═══ GIVEN TEXT
Now Phoebe had to take over the team ownership and had to prove her worth as a sharp and insightful business woman, but there was a catch. If the Stars didn't win the AFC championship, the ownership would revert to her cousin who was just like her dad. And the way the Stars were playing, with attendance dropping and the front office full of arguing and conflict, a championship was the least likely thing to happen.
Enter Dan Calebo, a man who absolutely despised Phoebe and everything he thought she cared about. Forget that he had a penchant for Chicago's most glamorous "eye candy" to hang on his arm, and thought every woman had an IQ of 50. He hated the way she dressed, he hated her seeming lack of interest in the future of the team, he even hated her frou frou poodle. Yet there was something about Phoebe that kept drawing him in--mostly to argue with her and to get upset with her--at least at first.
This book was a real joy for me. I grew up around Chicago--from the time I was 6 years old until I was a senior in high school, I either lived in the city proper or in a community within 150 miles. Our family were life-long Chicago Bear fans, and my hubby and I and our kids lived in a suburb of Chicago that was only a few miles from Naperville, the headquarters of this fictional pro team. Back in the 50's and 60's there were indeed two professional football teams in Chicago--the Bears and the Chicago Cardinals. (The Cardinals now play in Arizona.) So imagining another pro team in Chicago wasn't all that difficult. I found this book to be extremely interesting in that it was a very accurate look-see into the inner workings of a pro team and some of the pressures that can cause some fairly overwhelming conflict between the players, coaches, and management.
This book is also about the issue of deciding who someone really is based on externals. Phoebe made some judgment calls about Dan that were very much in error. She was unaware that he was tired to the bone of all the glitz and glamour that had been a part of his life during his playing days and now as a head coach. Phoebe didn't know that he was looking for a wife--a woman who wanted a home and family, who loved him for himself and not for his image, fame, or money. In fact, he was courting an elementary school teacher who was quiet, loved kids, and pretty, but even though he was drawn to her, he couldn't get Phoebe out of his brain or stop responding to an attraction that just didn't seem to lessen. Dan was also challenged to discover that a blonde bimbo-type woman could actually teach him something about people, lessons that could help him build the team he so desperately wanted and a winning one at that.
══════
═══ INFORMATION
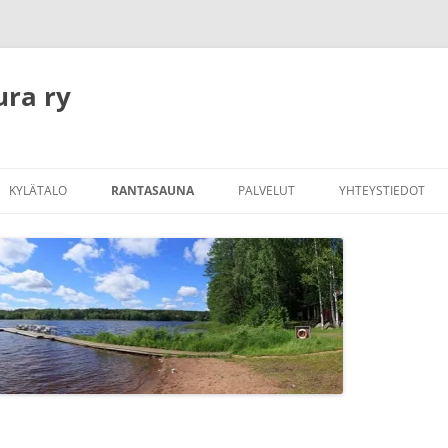
ura ry
KYLÄTALO
RANTASAUNA
PALVELUT
YHTEYSTIEDOT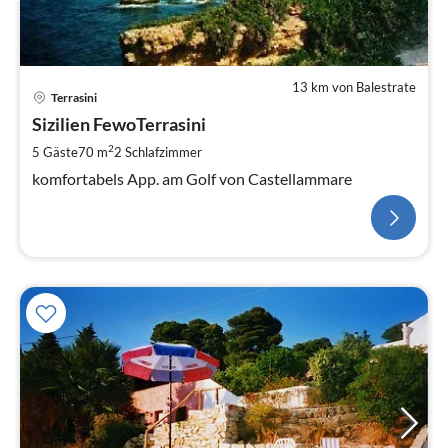
13 km von Balestrate
Terrasini
Sizilien FewoTerrasini
2
5 Gäste
70 m
2
Schlafzimmer
komfortabels App. am Golf von Castellammare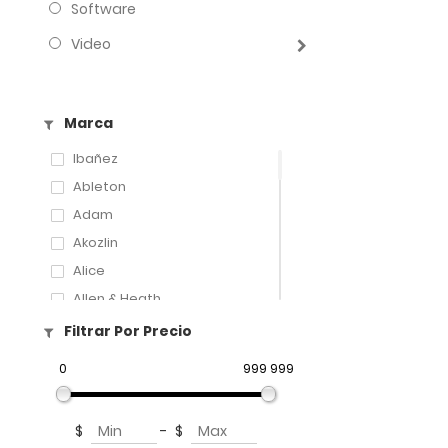
Software
Video
Marca
Ibañez
Ableton
Adam
Akozlin
Alice
Allen & Heath
Amati
Filtrar Por Precio
Amatus
0
999 999
Aphex
Aproca
$
-
$
ART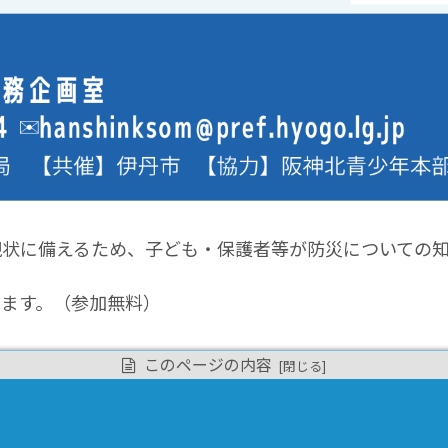
現状に備えるため、子ども・保護者等が防災についての
います。（参加無料）
このページの内容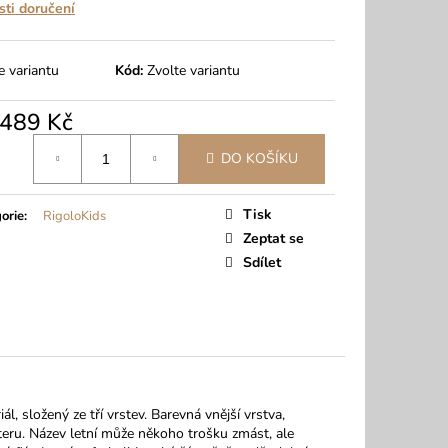
ti doručení
e variantu
Kód:
Zvolte variantu
489 Kč
á
DO KOŠÍKU
Tisk
orie
:
RigoloKids
Zeptat se
Sdílet
ál, složený ze tří vrstev. Barevná vnější vrstva,
steru. Název letní může někoho trošku zmást, ale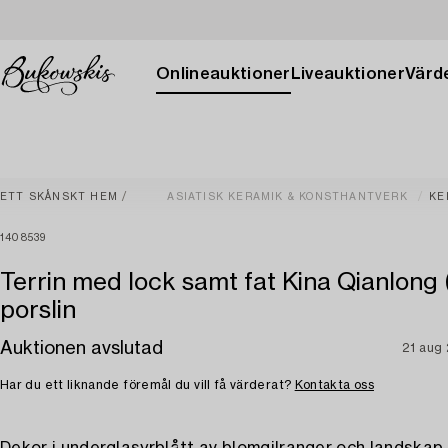
Onlineauktioner
Liveauktioner
Värde
ETT SKÅNSKT HEM
ASIATISK KERAMIK & KONSTHANTVERK
KE
1408539
Terrin med lock samt fat Kina Qianlong 
porslin
Auktionen avslutad
21 aug
Har du ett liknande föremål du vill få värderat?
Kontakta oss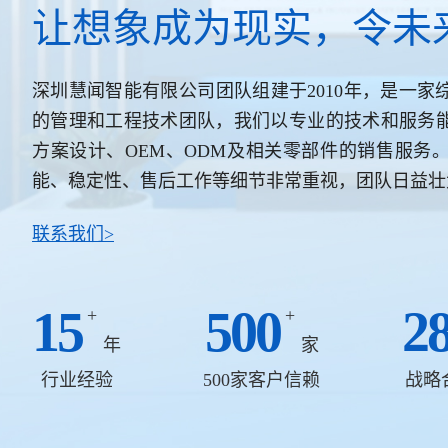
让想象成为现实，令未
深圳慧闻智能有限公司团队组建于2010年，是一
的管理和工程技术团队，我们以专业的技术和服务
方案设计、OEM、ODM及相关零部件的销售服务
能、稳定性、售后工作等细节非常重视，团队日益壮
联系我们>
15
500
2
+
+
年
家
行业经验
500家客户信赖
战略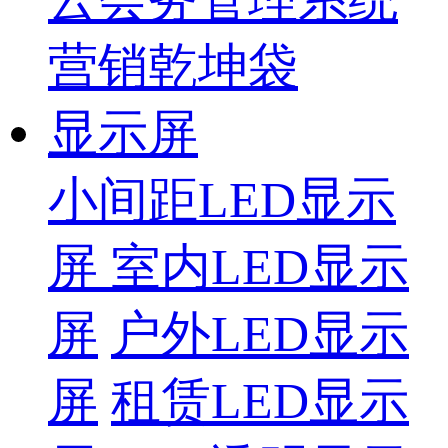
营销乾坤袋
显示屏
小间距LED显示
屏
室内LED显示
屏
户外LED显示
屏
租赁LED显示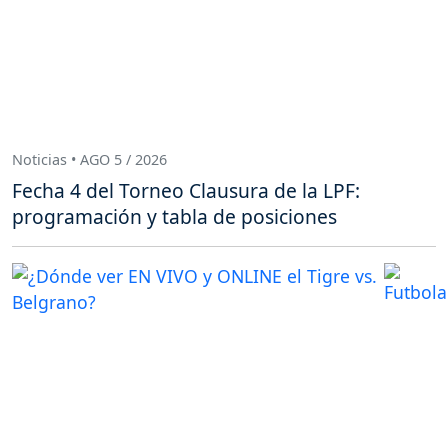
Noticias • AGO 5 / 2026
Fecha 4 del Torneo Clausura de la LPF:
programación y tabla de posiciones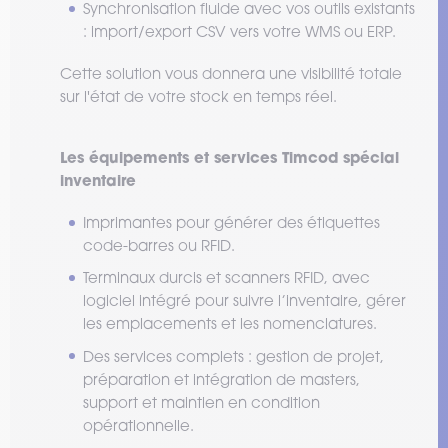
Synchronisation fluide avec vos outils existants
: import/export CSV vers votre WMS ou ERP.
Cette solution vous donnera une visibilité totale
sur l'état de votre stock en temps réel.
Les équipements et services Timcod spécial
inventaire
Imprimantes pour générer des étiquettes
code-barres ou RFID.
Terminaux durcis et scanners RFID, avec
logiciel intégré pour suivre l’inventaire, gérer
les emplacements et les nomenclatures.
Des services complets : gestion de projet,
préparation et intégration de masters,
support et maintien en condition
opérationnelle.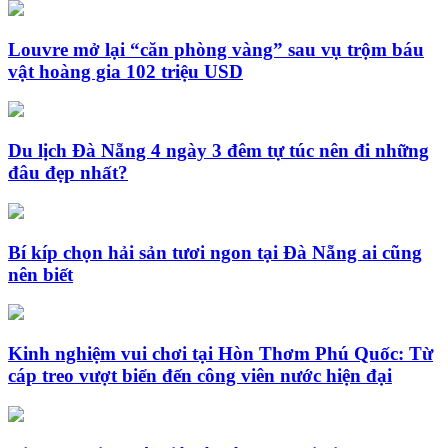
Louvre mở lại “căn phòng vàng” sau vụ trộm báu
vật hoàng gia 102 triệu USD
Du lịch Đà Nẵng 4 ngày 3 đêm tự túc nên đi những
đâu đẹp nhất?
Bí kíp chọn hải sản tươi ngon tại Đà Nẵng ai cũng
nên biết
Kinh nghiệm vui chơi tại Hòn Thơm Phú Quốc: Từ
cáp treo vượt biển đến công viên nước hiện đại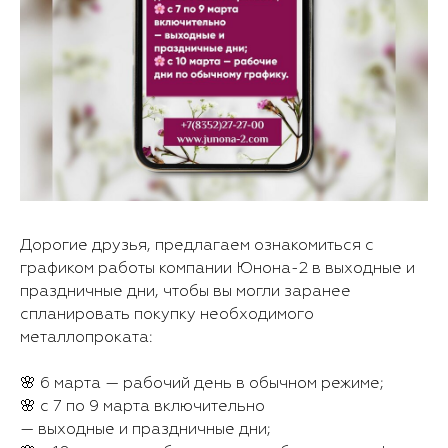
Дорогие друзья, предлагаем ознакомиться с
графиком работы компании Юнона-2 в выходные и
праздничные дни, чтобы вы могли заранее
спланировать покупку необходимого
металлопроката:
🌸 6 марта — рабочий день в обычном режиме;
🌸 с 7 по 9 марта включительно
— выходные и праздничные дни;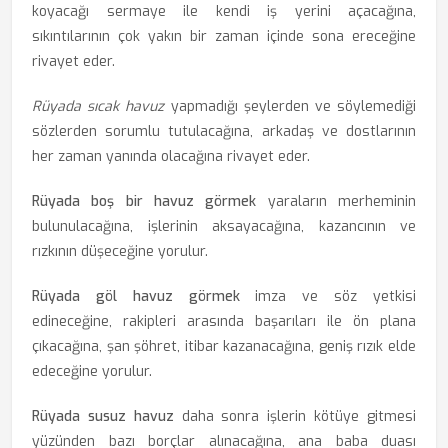
koyacağı sermaye ile kendi iş yerini açacağına,
sıkıntılarının çok yakın bir zaman içinde sona ereceğine
rivayet eder.
Rüyada sıcak havuz
yapmadığı şeylerden ve söylemediği
sözlerden sorumlu tutulacağına, arkadaş ve dostlarının
her zaman yanında olacağına rivayet eder.
Rüyada boş bir havuz görmek
yaraların merheminin
bulunulacağına, işlerinin aksayacağına, kazancının ve
rızkının düşeceğine yorulur.
Rüyada göl havuz görmek
imza ve söz yetkisi
edineceğine, rakipleri arasında başarıları ile ön plana
çıkacağına, şan şöhret, itibar kazanacağına, geniş rızık elde
edeceğine yorulur.
Rüyada susuz havuz
daha sonra işlerin kötüye gitmesi
yüzünden bazı borçlar alınacağına, ana baba duası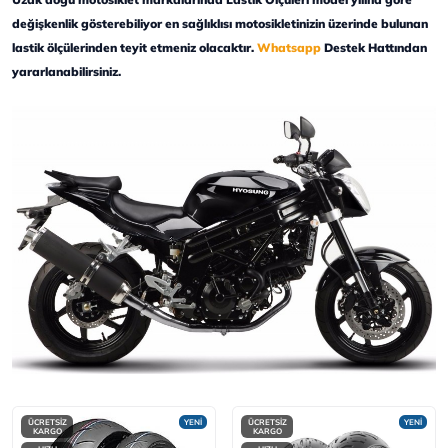
değişkenlik gösterebiliyor en sağlıklısı motosikletinizin üzerinde bulunan
lastik ölçülerinden teyit etmeniz olacaktır.
Whatsapp
Destek Hattından
yararlanabilirsiniz.
ÜCRETSİZ
YENİ
ÜCRETSİZ
YENİ
KARGO
KARGO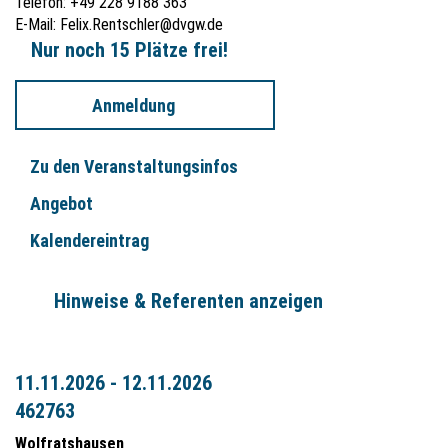
Telefon: +49 228 9188 363
E-Mail:
Felix.Rentschler@dvgw.de
Nur noch 15 Plätze frei!
Anmeldung
Zu den Veranstaltungsinfos
Angebot
Kalendereintrag
Hinweise & Referenten anzeigen
11.11.2026 - 12.11.2026
462763
Wolfratshausen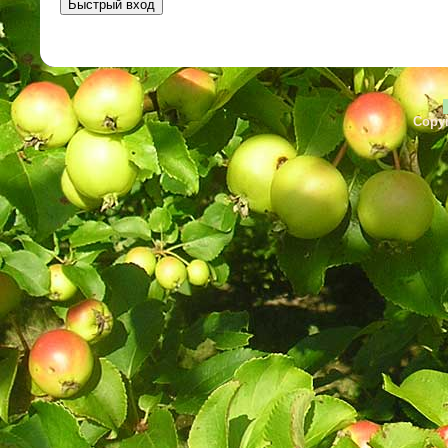
Copyr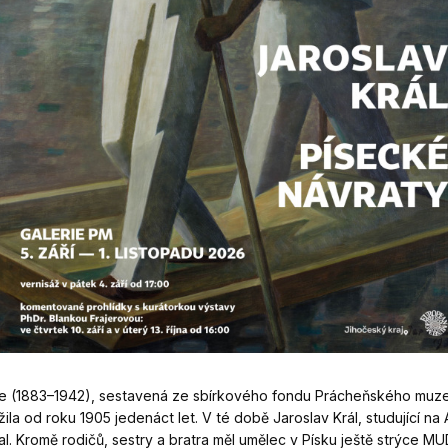
le (1883–1942), sestavená ze sbírkového fondu Prácheňského muze
žila od roku 1905 jedenáct let. V té době Jaroslav Král, studující n
l. Kromě rodičů, sestry a bratra měl umělec v Písku ještě strýce MU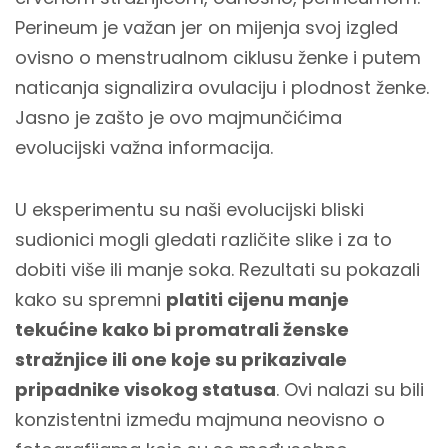
Perineum je važan jer on mijenja svoj izgled
ovisno o menstrualnom ciklusu ženke i putem
naticanja signalizira ovulaciju i plodnost ženke.
Jasno je zašto je ovo majmunčićima
evolucijski važna informacija.
U eksperimentu su naši evolucijski bliski
sudionici mogli gledati različite slike i za to
dobiti više ili manje soka. Rezultati su pokazali
kako su spremni
platiti cijenu manje
tekućine kako bi promatrali ženske
stražnjice ili one koje su prikazivale
pripadnike visokog statusa
. Ovi nalazi su bili
konzistentni između majmuna neovisno o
══════
### WHAT TO DO:
1. Reproduce the part of the book review starting with "This book was" and going on through "coaches, and management.".
2. In the book review, what happens to the team ownership if the Stars fail to win the AFC championship?
3. Write the next part of the book review, picking up after its last sentence.

### ANSWER LIST:
1.
This book was a real joy for me. I grew up around Chicago--from the time I was 6 years old until I was a senior in high school, I either lived in the city proper or in a community within 150 miles. Our family were life-long Chicago Bear fans, and my hubby and I and our kids lived in a suburb of Chicago that was only a few miles from Naperville, the headquarters of this fictional pro team. Back in the 50's and 60's there were indeed two professional football teams in Chicago--the Bears and the Chicago Cardinals. (The Cardinals now play in Arizona.) So imagining another pro team in Chicago wasn't all that difficult. I found this book to be extremely interesting in that it was a very accurate look-see into the inner workings of a pro team and some of the pressures that can cause some fairly overwhelming conflict between the players, coaches, and management.

2. Ownership reverts to Phoebe's cousin.

3.
Dan saw Phoebe's history as a jet-setting, New York loving, art-loving twit, a woman who had been in relationships with world-class artists and whose portraits (nude) were hanging in museums all over the world. He didn't know she was a scared little girl who had hungered for stability and love all her life, who wanted someone to see her and love her when she wasn't made up to the last eyelash or wearing her gold lame dresses. She wanted a man who recognized that she had a brain (and a very good one, at that) and who could hold her own among the powerful men who thought she was just a useless piece of feminine fluff.
There is a lot of humor in this story, a lot of deep thinking to be done by all the characters, a sense that there are a number of characters in this story besides Phoebe and Dan who need to discover their own place in the scheme of life and to celebrate who they really are. And as we are approaching Super Bowl Sunday, it seemed appropriate to consider that often the difference between a winning team and one that just doesn't quite make it, or one that skids all the way to the bottom of the standings--all of whom have really good players--can be the attitudes of their coaches, their ability to relax and use their talents, and the confidence the management has in their skills.
This book has been around for 17 years, yet it's remarkably contemporary and one that I found to be so much fun to read. I even read some portions to my football fan[atic] hubby. Lots of fun, some sad times and some not-so-nice people, renewed family ties, and the discovery that love can come wrapped in some surprising packages. If you haven't read this series, you owe it to yourself to do so. I give this novel a rating of 4.25 out of 5.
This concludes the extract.